IRAQ: A death in Fallouja remembered
There are spots like it throughout Fallouja: places where young Marines died in the fight with insurgents. The only difference with this place is that I was there when it happened.
It was early in the April 2004 clash. A mob had murdered Blackwater employees. The Marines were ordered to rout the insurgents from the city.
The Humvee I was in stopped beneath a freeway overpass as fighting raged several hundred yards away. I watched as a Navy doctor, corpsmen and Marines worked feverishly to save a Marine who had been shot in the head by an insurgent sniper from his vantage point in a mosque.

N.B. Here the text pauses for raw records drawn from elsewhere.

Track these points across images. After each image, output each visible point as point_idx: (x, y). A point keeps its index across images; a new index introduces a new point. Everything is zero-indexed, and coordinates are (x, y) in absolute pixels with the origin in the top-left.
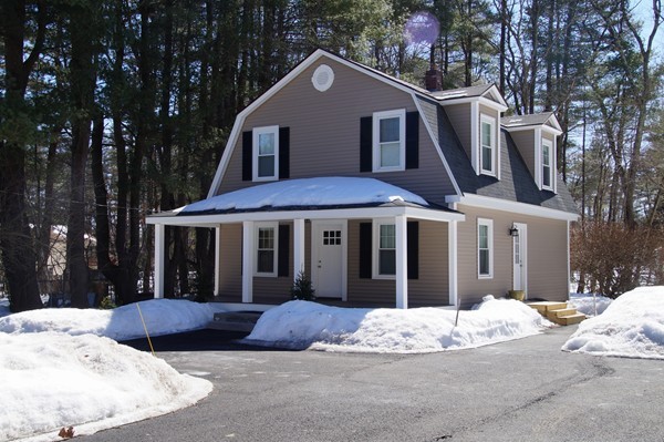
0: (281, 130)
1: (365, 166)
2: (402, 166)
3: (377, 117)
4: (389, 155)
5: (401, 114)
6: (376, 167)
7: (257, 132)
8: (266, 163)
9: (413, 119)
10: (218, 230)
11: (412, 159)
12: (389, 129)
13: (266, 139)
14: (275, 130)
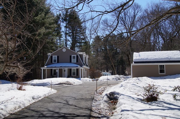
0: (57, 56)
1: (71, 62)
2: (76, 62)
3: (72, 56)
4: (74, 60)
5: (76, 56)
6: (72, 62)
7: (53, 56)
8: (55, 61)
9: (77, 56)
10: (46, 70)
11: (77, 61)
12: (74, 57)
13: (55, 57)
14: (56, 56)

Finally the doctor declared the Marine dead and led a prayer. The body was zipped up in a large rubber bag. Within a few minutes a vehicle arrived with then-Col. John Toolan, the plain-spoken Irishman from Brooklyn who was leading the assault.
He walked over to the body bag and stood there silently for a long time, looking down. His body language spoke of grief. He wiped his eyes and went back to his vehicle.
Now Fallouja is recovering. The road where the doctor tried to save the Marine's life is swept clean. Cars carrying shoppers whiz by.
There is nothing to note the death that occurred there, no marker, just memories, one of which is mine.
— Tony Perry in Fallouja
Photo: A road leading to downtown Fallouja, peaceful now but a place of death in April 2004. Credit: Tony Perry / Los Angeles Times


What might have been if Blackwater hadn't recklessly sent those men to their deaths, causing the Administration to panic ordering then stopping the battle for Fallujah. The Marines are now doing what they wanted to do years ago, pay off the Sunnis, do some reconstruction and create make work for idle hands.